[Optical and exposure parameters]
+++
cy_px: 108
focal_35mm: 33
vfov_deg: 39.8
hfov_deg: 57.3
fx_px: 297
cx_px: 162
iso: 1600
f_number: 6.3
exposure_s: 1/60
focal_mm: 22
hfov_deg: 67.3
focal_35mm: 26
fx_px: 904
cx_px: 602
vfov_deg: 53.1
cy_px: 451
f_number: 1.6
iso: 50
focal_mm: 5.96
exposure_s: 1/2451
+++
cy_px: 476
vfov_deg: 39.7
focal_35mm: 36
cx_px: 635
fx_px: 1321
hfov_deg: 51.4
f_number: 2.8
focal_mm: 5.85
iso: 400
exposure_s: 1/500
+++
## YOUR OBJECTIVE
Print exactly the lines above, between the one holding "hfov_deg: 67.3" and the one holding "exposure_s: 1/2451", inclusive, and nothing besides.

## TASK ANSWER
hfov_deg: 67.3
focal_35mm: 26
fx_px: 904
cx_px: 602
vfov_deg: 53.1
cy_px: 451
f_number: 1.6
iso: 50
focal_mm: 5.96
exposure_s: 1/2451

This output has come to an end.